*** The wife of Lot is called “Anne” by Geoffrey, of Monmouth (British History, viii. 20, 21); and “Bellicent” by Tennyson, in Gareth and Lynette.
This tale is so very different from those of Geoffrey of Monmouth, and Tennyson, that all three are given. (See [Modred].)
Mor´dure (2 syl.), son of the emperor of Germany. He was guilty of illicit love with the mother of Sir Bevis, of Southampton, who murdered her husband and then married Sir Mordure. Sir Bevis, when a mere lad, reproved his mother for the murder of his father, and she employed Saber to kill him; but the murder was not committed, and young Bevis was brought up as a shepherd. One day, entering the hall where Mordure sat with his bride, Bevis struck at him with his axe. Mordure slipped aside, and the chair was “split to shivers.” Bevis was then sold to an Armenian, and was presented to the king, who knighted him and gave him his daughter Josian in marriage.—M. Drayton, Polyolbion, ii. (1612).

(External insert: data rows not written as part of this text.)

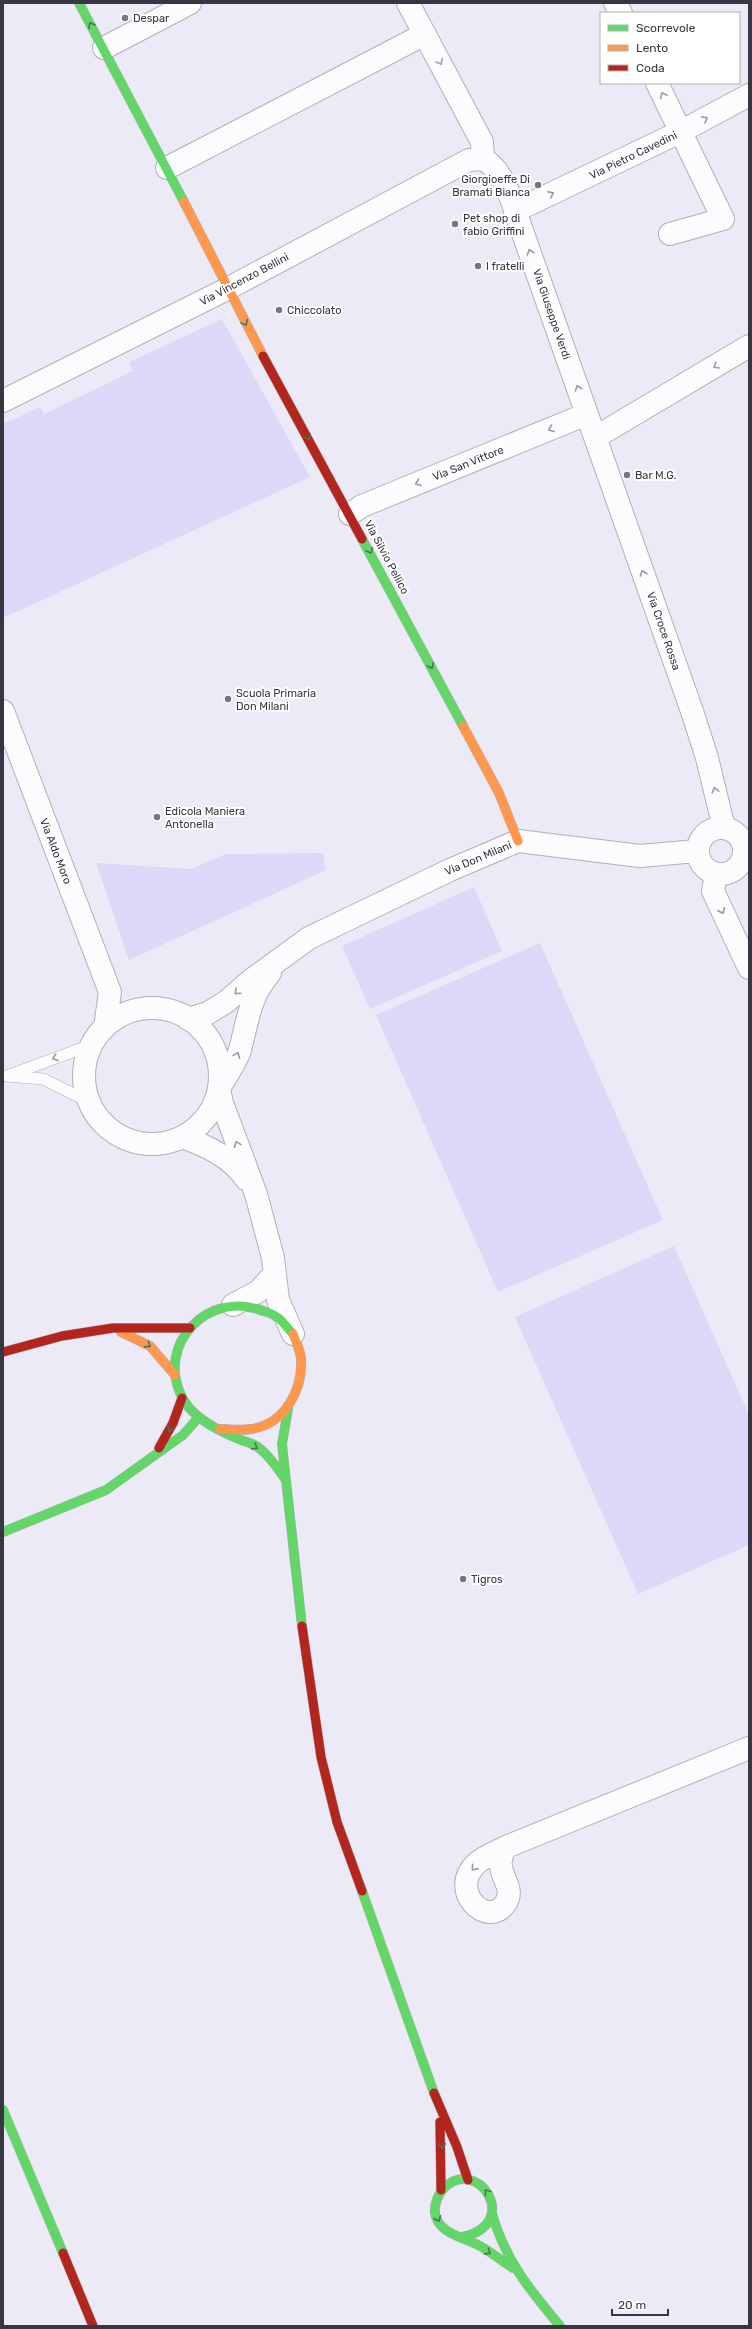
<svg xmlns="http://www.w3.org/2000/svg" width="752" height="2329" font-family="Rubik,sans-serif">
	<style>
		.green { fill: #ded8f8 }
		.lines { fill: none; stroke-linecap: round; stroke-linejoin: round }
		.lane-casing { stroke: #b1afba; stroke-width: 12 }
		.street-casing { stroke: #b1afba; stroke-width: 24 }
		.fast-casing { stroke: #b1afba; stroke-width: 10 }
		.slow-casing { stroke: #b1afba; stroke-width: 10 }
		.jam-casing { stroke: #b1afba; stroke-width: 10 }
		.lane { stroke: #fcfcfe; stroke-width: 11 }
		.street { stroke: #fcfcfe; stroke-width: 22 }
		.fast { stroke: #63d668; stroke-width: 9 }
		.slow { stroke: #ff974d; stroke-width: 9 }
		.jam { stroke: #b3261e; stroke-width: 9 }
		.oneway { stroke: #497651 }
		.oneway2 { stroke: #9a99a0 }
		.poi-dot { fill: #777581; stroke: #fff; stroke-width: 1.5 }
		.labels { text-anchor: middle; stroke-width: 4; stroke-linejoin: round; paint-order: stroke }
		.poi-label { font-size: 11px; fill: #383642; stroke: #fff; text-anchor: start }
		.street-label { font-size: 11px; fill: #383642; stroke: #fff }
	</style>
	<rect width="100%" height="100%" fill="#eceaf6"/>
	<!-- green -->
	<path class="green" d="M222 319 310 477 3 618V424L40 407 44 414 133 371 129 362Z
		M323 853 326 870 129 960 96 863 191 869 226 854Z
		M474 887 502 951 370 1009 342 946Z
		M540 943 663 1220 498 1292 376 1015Z
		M674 1246 749 1415V1545L638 1594 515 1317Z"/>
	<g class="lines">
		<!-- lane casing -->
		<g class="lane-casing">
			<path id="lane" d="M88 1101 43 1079 7 1076 91 1045"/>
		</g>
		<!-- street casing -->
		<g class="street-casing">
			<path id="street" d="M408 3 482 142 483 159
				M615 3 621 13
				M104 48 190 3
				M657 83 723 219 670 234
				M483 159C504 170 513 204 520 225L693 714 707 758 724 828
				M167 168 425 34
				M515 211 682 131 749 95
				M3 401 227 289 469 160 483 159
				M596 437 749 346
				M350 514 362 506 587 414
				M3 711 110 992 105 1027
				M698 851a23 23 0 1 1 46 0a23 23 0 1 1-46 0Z
				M716 874 713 891 749 968
				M84 1076a68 68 0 1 1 136 0a68 68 0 1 1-136 0Z
				M188 1019 208 1013 226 1002 250 981 309 938 450 870 518 841 640 856 697 851
				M219 1088C226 1077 234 1065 239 1053 248 1023 248 998 270 973
				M219 1089 222 1103 256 1194 273 1258 278 1300 293 1334
				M182 1137C207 1146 231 1157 246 1179
				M233 1305 259 1291 274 1274
				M506 1847C489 1872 519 1885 505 1904 487 1929 447 1890 477 1863 485 1856 496 1852 506 1847L749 1748"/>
		</g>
		<!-- fast casing -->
		<g class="fast-casing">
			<path id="fast" d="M79 3 184 202
				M362 539 463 726
				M288 1409 282 1444 302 1626
				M286 1480C278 1469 270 1456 259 1448 253 1443 246 1442 239 1439 219 1431 192 1418 182 1397 155 1344 209 1289 263 1311 267 1312 273 1314 277 1317 283 1321 288 1329 293 1334
				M3 1532 106 1490 183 1435 198 1418
				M362 1891 434 2093
				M3 2110 63 2253
				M492 2213C505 2260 529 2289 560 2326
				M462 2237C523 2224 478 2155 444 2188 438 2194 434 2205 435 2213 438 2234 464 2237 480 2246 491 2252 502 2261 513 2268"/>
		</g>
		<!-- slow casing -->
		<g class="slow-casing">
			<path id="slow" d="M184 202 263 356
				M463 726 499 793 518 841
				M121 1332 150 1346 175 1375
				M220 1429C230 1429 241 1431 251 1429 285 1424 303 1390 301 1358 300 1350 296 1342 293 1334"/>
		</g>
		<!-- jam casing -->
		<g class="jam-casing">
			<path id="jam" d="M263 356 362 539
				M3 1352 62 1336 113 1328H190
				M159 1448 173 1423 182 1398
				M302 1626 321 1757 337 1822 362 1891
				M434 2093 457 2147 468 2180
				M440 2122 441 2190
				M63 2253 93 2326"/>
		</g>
		<!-- lane -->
		<use href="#lane" class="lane"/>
		<!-- street -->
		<use href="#street" class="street"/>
		<!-- fast -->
		<use href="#fast" class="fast"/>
		<!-- slow -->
		<use href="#slow" class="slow"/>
		<!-- jam -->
		<use href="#jam" class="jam"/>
	</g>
	<!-- one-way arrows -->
	<defs><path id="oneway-chevron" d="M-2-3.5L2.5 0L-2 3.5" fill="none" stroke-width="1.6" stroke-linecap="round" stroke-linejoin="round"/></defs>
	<g class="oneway">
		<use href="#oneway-chevron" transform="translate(91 25) rotate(-119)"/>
		<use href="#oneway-chevron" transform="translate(245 323) rotate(62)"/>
		<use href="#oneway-chevron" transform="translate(308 437) rotate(61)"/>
		<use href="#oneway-chevron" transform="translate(370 551) rotate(62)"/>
		<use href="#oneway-chevron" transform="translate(431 666) rotate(62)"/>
		<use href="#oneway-chevron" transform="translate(148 1345) rotate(33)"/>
		<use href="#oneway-chevron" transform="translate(170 1429) rotate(120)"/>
		<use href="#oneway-chevron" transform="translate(255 1447) rotate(31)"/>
		<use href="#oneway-chevron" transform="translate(442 2146) rotate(86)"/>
		<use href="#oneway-chevron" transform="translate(487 2192) rotate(-127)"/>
		<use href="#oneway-chevron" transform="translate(438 2219) rotate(67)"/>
		<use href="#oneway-chevron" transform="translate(488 2252) rotate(33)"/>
	</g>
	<g class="oneway2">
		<use href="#oneway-chevron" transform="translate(440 62) rotate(62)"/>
		<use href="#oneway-chevron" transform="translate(663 95) rotate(-117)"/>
		<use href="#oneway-chevron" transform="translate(705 119) rotate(-28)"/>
		<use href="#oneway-chevron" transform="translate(551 194) rotate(-26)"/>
		<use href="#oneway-chevron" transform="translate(530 252) rotate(-109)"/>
		<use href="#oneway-chevron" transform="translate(716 366) rotate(149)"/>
		<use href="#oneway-chevron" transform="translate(578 388) rotate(-109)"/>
		<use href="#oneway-chevron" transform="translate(551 429) rotate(158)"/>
		<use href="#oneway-chevron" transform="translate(418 483) rotate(158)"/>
		<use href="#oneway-chevron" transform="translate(643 573) rotate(-109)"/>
		<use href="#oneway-chevron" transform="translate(715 790) rotate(-105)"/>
		<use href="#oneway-chevron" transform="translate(722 911) rotate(65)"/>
		<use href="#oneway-chevron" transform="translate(237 992) rotate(138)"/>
		<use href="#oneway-chevron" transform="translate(237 1055) rotate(-69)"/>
		<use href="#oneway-chevron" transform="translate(55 1058) rotate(160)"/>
		<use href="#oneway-chevron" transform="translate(237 1144) rotate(-111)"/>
		<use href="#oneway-chevron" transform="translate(474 1868) rotate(129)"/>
	</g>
	<!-- markers -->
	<g class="poi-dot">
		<circle cx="125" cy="18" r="4"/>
		<circle cx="538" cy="185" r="4"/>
		<circle cx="455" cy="224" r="4"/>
		<circle cx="478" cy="266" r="4"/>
		<circle cx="279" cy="310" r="4"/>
		<circle cx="627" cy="475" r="4"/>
		<circle cx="228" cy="699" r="4"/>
		<circle cx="157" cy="817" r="4"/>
		<circle cx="463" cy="1579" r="4"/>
	</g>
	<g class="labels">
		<!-- poi labels -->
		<g class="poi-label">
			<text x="133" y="22">Despar</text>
			<text x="530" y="183" text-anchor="end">Giorgioeffe Di<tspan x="530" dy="13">Bramati Bianca</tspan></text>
			<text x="463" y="222">Pet shop di<tspan x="463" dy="13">fabio Griffini</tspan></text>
			<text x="486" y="270">I fratelli</text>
			<text x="287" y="314">Chiccolato</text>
			<text x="635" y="479">Bar M.G.</text>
			<text x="236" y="697">Scuola Primaria<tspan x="236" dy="13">Don Milani</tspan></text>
			<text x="165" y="815">Edicola Maniera<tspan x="165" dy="13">Antonella</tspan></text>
			<text x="471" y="1583">Tigros</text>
		</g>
		<!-- street labels -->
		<g class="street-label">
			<text transform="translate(633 155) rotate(-26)" y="4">Via Pietro Cavedini</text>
			<text transform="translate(244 279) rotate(-28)" y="4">Via Vincenzo Bellini</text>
			<text transform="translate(552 314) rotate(71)" y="4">Via Giuseppe Verdi</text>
			<text transform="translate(468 463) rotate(-22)" y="4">Via San Vittore</text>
			<text transform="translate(387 557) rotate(62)" y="4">Via Silvio Pellico</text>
			<text transform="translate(664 631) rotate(71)" y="4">Via Croce Rossa</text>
			<text transform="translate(56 851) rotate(69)" y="4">Via Aldo Moro</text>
			<text transform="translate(478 858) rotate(-23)" y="4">Via Don Milani</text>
		</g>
	</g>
	<!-- border -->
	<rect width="752" height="2329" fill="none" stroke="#383642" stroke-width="8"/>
	<!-- legend -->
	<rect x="600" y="12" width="140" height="72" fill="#ffffff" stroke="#afafb3"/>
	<rect x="608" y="25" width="20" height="6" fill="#63d668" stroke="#afafb3"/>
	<text x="636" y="32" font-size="12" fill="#383642">Scorrevole</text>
	<rect x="608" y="45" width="20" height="6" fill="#ff974d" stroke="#afafb3"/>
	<text x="636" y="52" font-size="12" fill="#383642">Lento</text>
	<rect x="608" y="65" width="20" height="6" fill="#b3261e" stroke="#afafb3"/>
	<text x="636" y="72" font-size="12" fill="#383642">Coda</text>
	<!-- scale -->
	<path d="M612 2309v6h56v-6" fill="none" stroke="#383642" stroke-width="2"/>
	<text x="618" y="2309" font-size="12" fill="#383642" stroke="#ffffff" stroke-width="3" paint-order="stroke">20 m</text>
</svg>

Mordure (2 syl.), Arthur’s sword, made by Merlin. No enchantment had power over it, no stone or steel was proof against it, and it would neither break nor bend. (The word means “hard biter.”)—Spenser, Faëry Queen, ii. 8 (1590).
More (Margareta), the heroine and feigned authoress of Household of Sir Thomas More, by Miss Manning (1851).
More of More Hall, a legendary hero, who armed himself with armor full of spikes, and, concealing himself in the cave where the dragon of Wantley dwelt, slew the monster by kicking it in the mouth, where alone it was mortal.
*** In the burlesque of H. Carey, entitled The Dragon of Wantley, the hero is called “Moore of Moore Hall,” and he is made to be in love with Gubbins’s daughter, Margery, of Roth’ram Green (1696-1743).
Morecraft, at first a miser, but after losing most of his money he became a spendthrift.—Beaumont and Fletcher, The Scornful Lady (1616).
*** “Luke,” in Massinger’s City Madam, is the exact opposite. He was at first a poor spendthrift, but coming into a fortune he turned miser.
Morell (Sir Charles), the pseudonym of the Rev. James Ridley, affixed to some of the early editions of The Tales of the Genii, from 1764.